Items from a data source:
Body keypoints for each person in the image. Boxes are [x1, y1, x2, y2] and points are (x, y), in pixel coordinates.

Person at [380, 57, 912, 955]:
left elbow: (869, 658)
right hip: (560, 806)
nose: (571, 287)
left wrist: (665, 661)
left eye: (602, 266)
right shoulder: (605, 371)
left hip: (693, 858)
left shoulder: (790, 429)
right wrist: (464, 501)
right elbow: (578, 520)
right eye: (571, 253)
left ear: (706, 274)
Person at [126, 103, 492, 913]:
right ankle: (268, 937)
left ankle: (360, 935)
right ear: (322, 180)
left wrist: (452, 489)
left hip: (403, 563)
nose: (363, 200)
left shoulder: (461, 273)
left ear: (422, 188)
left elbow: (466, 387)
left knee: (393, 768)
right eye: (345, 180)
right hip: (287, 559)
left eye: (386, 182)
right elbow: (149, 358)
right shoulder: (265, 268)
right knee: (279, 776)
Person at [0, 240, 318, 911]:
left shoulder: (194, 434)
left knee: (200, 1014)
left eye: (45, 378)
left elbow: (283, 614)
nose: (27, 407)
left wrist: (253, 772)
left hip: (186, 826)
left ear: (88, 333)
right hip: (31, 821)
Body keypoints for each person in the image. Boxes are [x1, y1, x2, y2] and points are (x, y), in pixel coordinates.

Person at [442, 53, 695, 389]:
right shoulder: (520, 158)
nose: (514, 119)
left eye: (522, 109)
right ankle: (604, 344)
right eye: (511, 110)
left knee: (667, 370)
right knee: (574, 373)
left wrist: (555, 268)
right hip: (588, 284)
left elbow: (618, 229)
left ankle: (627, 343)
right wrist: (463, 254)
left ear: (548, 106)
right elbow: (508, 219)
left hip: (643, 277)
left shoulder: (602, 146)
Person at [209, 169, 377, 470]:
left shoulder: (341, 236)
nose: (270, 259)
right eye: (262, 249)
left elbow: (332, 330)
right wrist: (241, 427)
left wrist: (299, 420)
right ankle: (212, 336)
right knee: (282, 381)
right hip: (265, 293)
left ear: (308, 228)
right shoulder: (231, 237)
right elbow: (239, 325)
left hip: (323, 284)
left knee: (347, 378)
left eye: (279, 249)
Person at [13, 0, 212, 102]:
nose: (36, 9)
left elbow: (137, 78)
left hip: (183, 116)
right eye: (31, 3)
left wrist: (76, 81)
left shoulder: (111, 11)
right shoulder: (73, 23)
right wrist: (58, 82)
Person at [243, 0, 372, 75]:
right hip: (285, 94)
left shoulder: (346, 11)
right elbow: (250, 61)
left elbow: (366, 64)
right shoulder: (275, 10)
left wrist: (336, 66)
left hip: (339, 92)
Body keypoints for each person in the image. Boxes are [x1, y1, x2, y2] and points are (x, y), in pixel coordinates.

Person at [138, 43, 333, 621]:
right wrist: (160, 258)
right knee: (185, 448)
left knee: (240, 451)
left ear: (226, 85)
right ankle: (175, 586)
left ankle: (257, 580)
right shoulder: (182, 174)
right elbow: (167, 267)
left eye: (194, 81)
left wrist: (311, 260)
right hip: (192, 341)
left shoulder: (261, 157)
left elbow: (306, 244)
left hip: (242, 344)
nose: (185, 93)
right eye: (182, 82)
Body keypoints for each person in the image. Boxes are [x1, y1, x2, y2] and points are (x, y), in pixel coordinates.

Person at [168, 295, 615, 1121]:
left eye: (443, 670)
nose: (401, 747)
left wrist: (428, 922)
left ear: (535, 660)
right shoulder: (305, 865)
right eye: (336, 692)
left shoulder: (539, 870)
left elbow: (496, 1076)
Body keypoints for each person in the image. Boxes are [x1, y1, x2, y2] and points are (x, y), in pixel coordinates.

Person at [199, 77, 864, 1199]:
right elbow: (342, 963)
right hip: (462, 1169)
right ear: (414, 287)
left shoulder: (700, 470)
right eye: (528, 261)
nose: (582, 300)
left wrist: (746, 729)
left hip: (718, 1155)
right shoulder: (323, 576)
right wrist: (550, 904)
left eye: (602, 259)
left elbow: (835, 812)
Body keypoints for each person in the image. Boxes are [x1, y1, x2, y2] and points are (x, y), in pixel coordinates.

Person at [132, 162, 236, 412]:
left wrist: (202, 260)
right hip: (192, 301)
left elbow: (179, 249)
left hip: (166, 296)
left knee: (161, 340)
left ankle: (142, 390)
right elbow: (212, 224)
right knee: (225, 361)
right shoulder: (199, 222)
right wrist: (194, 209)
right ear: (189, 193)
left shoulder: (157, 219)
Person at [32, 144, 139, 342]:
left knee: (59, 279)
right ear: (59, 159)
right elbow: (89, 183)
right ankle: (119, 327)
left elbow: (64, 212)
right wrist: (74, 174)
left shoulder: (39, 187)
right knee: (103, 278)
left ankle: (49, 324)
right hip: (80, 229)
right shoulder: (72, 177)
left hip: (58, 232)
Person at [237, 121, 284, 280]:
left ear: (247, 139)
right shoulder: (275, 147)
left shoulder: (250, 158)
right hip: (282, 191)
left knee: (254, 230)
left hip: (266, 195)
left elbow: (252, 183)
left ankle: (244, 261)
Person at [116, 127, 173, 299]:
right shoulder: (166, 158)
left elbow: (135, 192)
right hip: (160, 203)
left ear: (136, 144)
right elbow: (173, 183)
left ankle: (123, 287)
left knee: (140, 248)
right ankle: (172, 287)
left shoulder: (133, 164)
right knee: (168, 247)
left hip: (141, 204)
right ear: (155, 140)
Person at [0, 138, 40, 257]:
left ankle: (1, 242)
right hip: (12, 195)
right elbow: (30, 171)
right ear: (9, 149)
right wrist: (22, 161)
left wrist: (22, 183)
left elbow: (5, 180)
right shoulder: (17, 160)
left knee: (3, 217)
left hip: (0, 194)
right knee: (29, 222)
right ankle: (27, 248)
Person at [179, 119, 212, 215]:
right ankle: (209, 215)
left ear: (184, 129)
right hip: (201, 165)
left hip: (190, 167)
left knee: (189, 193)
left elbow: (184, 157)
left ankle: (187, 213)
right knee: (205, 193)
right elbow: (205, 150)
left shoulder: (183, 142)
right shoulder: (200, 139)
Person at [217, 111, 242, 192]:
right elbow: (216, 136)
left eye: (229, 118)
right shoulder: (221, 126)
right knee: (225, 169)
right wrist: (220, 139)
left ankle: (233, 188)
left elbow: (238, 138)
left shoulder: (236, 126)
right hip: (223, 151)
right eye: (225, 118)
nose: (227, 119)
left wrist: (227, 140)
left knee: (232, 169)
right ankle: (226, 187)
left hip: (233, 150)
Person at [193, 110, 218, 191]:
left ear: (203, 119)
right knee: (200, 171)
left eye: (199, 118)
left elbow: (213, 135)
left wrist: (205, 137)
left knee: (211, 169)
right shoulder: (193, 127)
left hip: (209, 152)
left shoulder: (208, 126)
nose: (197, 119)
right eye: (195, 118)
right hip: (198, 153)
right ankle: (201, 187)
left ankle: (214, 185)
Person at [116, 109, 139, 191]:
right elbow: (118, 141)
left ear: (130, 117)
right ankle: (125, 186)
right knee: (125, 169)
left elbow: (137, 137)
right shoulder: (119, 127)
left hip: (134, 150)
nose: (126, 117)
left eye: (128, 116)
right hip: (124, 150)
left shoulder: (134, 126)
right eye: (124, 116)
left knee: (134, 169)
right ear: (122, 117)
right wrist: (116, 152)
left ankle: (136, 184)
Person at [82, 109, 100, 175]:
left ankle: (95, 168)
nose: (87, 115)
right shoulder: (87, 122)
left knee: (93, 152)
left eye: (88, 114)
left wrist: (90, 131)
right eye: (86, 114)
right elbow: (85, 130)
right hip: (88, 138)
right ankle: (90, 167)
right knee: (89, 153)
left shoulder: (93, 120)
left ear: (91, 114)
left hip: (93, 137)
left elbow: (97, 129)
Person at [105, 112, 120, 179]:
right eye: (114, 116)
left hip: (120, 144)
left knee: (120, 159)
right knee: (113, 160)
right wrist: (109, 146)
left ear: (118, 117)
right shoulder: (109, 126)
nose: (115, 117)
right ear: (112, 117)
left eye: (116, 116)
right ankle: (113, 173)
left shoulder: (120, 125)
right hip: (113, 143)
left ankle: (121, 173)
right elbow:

What to work on: What is needed is a verbatim copy of every line in the records above from the one containing "left hip: (693, 858)" down to the one containing "right ear: (322, 180)", both included, and nothing more.

Exercise result:
left hip: (693, 858)
left shoulder: (790, 429)
right wrist: (464, 501)
right elbow: (578, 520)
right eye: (571, 253)
left ear: (706, 274)
Person at [126, 103, 492, 913]:
right ankle: (268, 937)
left ankle: (360, 935)
right ear: (322, 180)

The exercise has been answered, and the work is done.